Joint distraction attenuates osteoarthritis by reducing secondary inflammation, cartilage degeneration and subchondral bone aberrant change.

Osteoarthritis (OA) is a progressive joint disorder. To date, there is not effective medical therapy. Joint distraction has given us hope for slowing down the OA progression. In this study, we investigated the benefits of joint distraction in OA rat model and the probable underlying mechanisms. OA was induced in the right knee joint of rats through anterior cruciate ligament transaction (ACLT) plus medial meniscus resection. The animals were randomized into three groups: two groups were treated with an external fixator for a subsequent 3 weeks, one with and one without joint distraction; and one group without external fixator as OA control. Serum interleukin-1β level was evaluated by ELISA; cartilage quality was assessed by histology examinations (gross appearance, Safranin-O/Fast green stain) and immunohistochemistry examinations (MMP13, Col X); subchondral bone aberrant changes was analyzed by micro-CT and immunohistochemistry (Nestin, Osterix) examinations.

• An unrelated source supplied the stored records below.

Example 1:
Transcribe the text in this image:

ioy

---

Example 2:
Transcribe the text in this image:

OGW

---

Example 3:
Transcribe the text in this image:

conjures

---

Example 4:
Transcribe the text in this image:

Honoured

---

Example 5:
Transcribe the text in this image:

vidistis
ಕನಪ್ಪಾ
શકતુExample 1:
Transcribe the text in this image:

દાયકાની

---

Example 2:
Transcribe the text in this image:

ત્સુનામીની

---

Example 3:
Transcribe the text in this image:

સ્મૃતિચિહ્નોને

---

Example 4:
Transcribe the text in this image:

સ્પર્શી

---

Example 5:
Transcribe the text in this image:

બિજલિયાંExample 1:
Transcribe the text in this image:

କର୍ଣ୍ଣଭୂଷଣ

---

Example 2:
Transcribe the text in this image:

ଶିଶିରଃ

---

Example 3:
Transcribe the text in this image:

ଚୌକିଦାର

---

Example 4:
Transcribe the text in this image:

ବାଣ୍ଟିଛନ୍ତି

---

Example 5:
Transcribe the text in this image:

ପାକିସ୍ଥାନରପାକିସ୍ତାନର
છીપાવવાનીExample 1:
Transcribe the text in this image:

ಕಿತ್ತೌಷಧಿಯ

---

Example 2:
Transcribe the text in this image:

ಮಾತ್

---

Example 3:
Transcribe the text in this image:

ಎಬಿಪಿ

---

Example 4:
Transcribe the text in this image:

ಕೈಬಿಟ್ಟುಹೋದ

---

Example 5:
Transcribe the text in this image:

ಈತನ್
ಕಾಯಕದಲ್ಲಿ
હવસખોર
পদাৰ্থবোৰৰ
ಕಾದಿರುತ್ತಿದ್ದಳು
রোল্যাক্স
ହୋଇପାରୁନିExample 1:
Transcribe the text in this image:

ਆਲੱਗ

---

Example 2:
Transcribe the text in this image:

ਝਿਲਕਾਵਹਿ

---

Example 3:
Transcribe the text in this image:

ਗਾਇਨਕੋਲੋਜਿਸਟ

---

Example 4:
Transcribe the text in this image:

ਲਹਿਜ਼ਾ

Characters of OA were present in the OA group, contrary to in general less severe damage after distraction treatment: firstly, IL-1β level was significantly decreased; secondly, cartilage degeneration was attenuated with lower histologic damage scores and the lower percentage of MMP13 or Col X positive chondrocytes; finally, subchondral bone abnormal change was attenuated, with reduced bone mineral density (BMD) and bone volume/total tissue volume (BV/TV) and the number of Nestin or Osterix positive cells in the subchondral bone. In the present study, we demonstrated that joint distraction reduced the level of secondary inflammation, cartilage degeneration and subchondral bone aberrant change, joint distraction may be a strategy for slowing OA progression.